In un sabato di fine estate, mentre Milano prova a ritrovare il suo ritmo tra rientri, gite fuori porta e primi impegni di stagione, torna al centro del dibattito un tema molto concreto per famiglie, pendolari e imprese: il bollo auto. L’ipotesi di un’esenzione che in Lombardia riguarderebbe circa 5 milioni di veicoli sta infatti alimentando una polemica politica destinata a far discutere nelle prossime settimane.
La misura, per come emerge dal confronto pubblico, viene letta in modi opposti. Da un lato c’è chi la considera un alleggerimento significativo per una regione dove la mobilità privata resta ancora essenziale, soprattutto nell’hinterland e nelle aree meno servite dal trasporto pubblico. Dall’altro, c’è chi teme un effetto opposto: meno entrate stabili per la Regione e un possibile spostamento verso un modello più centralizzato, con il rischio di ridurre l’autonomia finanziaria locale.
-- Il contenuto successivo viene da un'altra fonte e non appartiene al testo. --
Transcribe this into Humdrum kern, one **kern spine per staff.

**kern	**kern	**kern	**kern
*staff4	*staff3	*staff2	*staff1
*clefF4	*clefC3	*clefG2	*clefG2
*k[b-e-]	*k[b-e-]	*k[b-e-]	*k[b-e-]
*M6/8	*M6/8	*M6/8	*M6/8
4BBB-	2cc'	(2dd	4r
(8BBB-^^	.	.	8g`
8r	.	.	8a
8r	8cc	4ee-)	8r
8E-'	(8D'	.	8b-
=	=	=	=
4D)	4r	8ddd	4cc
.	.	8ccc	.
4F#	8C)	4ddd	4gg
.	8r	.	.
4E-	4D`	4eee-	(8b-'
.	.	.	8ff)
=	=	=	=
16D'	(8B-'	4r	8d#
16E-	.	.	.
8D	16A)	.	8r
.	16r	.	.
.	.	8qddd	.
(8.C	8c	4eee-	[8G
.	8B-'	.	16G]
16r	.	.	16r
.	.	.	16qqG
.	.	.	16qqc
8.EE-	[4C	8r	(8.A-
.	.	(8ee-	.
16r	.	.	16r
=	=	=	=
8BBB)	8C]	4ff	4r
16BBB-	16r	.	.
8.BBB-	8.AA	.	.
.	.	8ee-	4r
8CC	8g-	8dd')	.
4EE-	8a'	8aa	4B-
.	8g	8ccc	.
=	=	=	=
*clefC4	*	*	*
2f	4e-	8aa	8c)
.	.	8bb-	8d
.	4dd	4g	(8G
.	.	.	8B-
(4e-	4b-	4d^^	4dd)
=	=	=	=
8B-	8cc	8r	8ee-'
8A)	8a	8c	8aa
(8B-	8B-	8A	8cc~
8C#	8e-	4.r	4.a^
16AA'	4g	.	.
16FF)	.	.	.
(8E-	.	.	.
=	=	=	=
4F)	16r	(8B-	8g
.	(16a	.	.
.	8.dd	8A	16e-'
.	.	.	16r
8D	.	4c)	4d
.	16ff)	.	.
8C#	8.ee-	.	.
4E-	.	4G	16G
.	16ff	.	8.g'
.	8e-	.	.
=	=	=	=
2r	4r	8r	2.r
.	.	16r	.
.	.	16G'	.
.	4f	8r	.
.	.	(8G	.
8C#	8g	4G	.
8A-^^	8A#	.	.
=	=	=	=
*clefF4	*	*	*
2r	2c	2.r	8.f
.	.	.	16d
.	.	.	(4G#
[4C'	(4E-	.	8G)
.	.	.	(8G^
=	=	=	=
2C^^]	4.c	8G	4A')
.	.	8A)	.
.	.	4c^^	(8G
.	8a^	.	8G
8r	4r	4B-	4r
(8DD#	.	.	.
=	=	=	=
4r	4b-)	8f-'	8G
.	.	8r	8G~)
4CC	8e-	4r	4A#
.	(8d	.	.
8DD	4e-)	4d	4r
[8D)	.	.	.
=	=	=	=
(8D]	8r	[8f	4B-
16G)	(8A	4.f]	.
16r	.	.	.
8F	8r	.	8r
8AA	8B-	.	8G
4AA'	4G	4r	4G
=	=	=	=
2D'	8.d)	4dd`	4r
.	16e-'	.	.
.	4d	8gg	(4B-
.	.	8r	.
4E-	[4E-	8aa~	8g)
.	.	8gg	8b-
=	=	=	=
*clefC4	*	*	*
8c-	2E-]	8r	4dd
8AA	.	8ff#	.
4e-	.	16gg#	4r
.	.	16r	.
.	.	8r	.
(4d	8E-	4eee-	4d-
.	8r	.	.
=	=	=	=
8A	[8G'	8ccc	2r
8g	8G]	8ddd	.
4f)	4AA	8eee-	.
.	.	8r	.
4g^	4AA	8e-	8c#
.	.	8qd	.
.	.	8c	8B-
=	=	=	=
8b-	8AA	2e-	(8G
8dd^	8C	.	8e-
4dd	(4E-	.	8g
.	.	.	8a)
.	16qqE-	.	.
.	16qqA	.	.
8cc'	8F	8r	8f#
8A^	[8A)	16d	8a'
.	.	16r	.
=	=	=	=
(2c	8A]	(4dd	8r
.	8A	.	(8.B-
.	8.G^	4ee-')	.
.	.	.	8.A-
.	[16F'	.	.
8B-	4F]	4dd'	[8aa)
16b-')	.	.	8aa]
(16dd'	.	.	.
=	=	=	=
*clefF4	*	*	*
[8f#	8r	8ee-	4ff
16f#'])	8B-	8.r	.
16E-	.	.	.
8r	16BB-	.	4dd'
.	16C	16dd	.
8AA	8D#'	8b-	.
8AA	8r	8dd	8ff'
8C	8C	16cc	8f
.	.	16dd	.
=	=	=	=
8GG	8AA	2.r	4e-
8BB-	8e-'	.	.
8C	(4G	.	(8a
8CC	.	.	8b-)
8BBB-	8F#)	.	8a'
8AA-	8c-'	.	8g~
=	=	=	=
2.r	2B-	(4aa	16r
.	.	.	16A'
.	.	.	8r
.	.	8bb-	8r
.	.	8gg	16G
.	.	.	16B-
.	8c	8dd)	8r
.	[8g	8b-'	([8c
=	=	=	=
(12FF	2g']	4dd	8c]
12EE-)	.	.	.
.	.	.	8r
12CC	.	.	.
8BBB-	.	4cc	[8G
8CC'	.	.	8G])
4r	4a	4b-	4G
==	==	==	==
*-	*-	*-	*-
Nel dibattito entra anche un elemento che rende la discussione particolarmente delicata per Milano: il peso della mobilità quotidiana. In città molti cittadini stanno già facendo i conti con il ritorno a scuola, con gli orari degli uffici che riprendono pienamente e con il traffico tipico dell’autunno, quando la circolazione si intensifica e ogni scelta legata ai costi dell’auto ha un impatto immediato sul bilancio familiare.
Il riferimento ai circa 5 milioni di veicoli coinvolti dà la misura del possibile impatto della proposta. Non si tratterebbe, quindi, di una questione marginale, ma di una decisione capace di toccare una larga parte degli automobilisti lombardi, dai residenti di Milano ai tanti che ogni giorno entrano in città da Monza e Brianza, Bergamo, Varese, Como, Pavia e dagli altri territori dell’area metropolitana allargata.
Il nodo politico è soprattutto questo: se una tassa regionale viene alleggerita o cancellata, con quali risorse viene compensata? È il punto sollevato dall’opposizione, che contesta l’idea di perdere un’entrata autonoma per sostituirla con un sistema più accentrato. Una critica che si inserisce in un confronto più ampio sul rapporto tra autonomia territoriale, servizi pubblici e capacità di programmare spesa e investimenti.
Per i cittadini, però, la discussione resta molto concreta. Il bollo è una voce che pesa a inizio anno e che spesso viene percepita come una delle imposte meno “visibili” ma più regolari del bilancio domestico. In un periodo in cui il costo della vita resta al centro delle preoccupazioni, qualsiasi ipotesi di risparmio viene osservata con interesse. Al tempo stesso, non mancano i dubbi su equità, coperture e conseguenze future per il sistema regionale.
Milano e la Lombardia vivono già da anni un confronto acceso sul tema dell’auto: dalle restrizioni ambientali alle Ztl, dai parcheggi alle alternative di trasporto pubblico, fino alla crescente attenzione per mezzi condivisi e mobilità sostenibile. In questo quadro, una revisione del bollo non avrebbe solo un significato fiscale, ma anche simbolico: toccherebbe il modo in cui si finanzia e si orienta la mobilità sul territorio.
Per ora il dossier resta aperto, ma il segnale politico è chiaro: qualunque intervento sul bollo in Lombardia avrà effetti ben oltre i numeri di bilancio. E proprio per questo la discussione promette di accompagnare l’autunno milanese, tra rientro in città, spostamenti quotidiani e nuove priorità economiche per famiglie e imprese.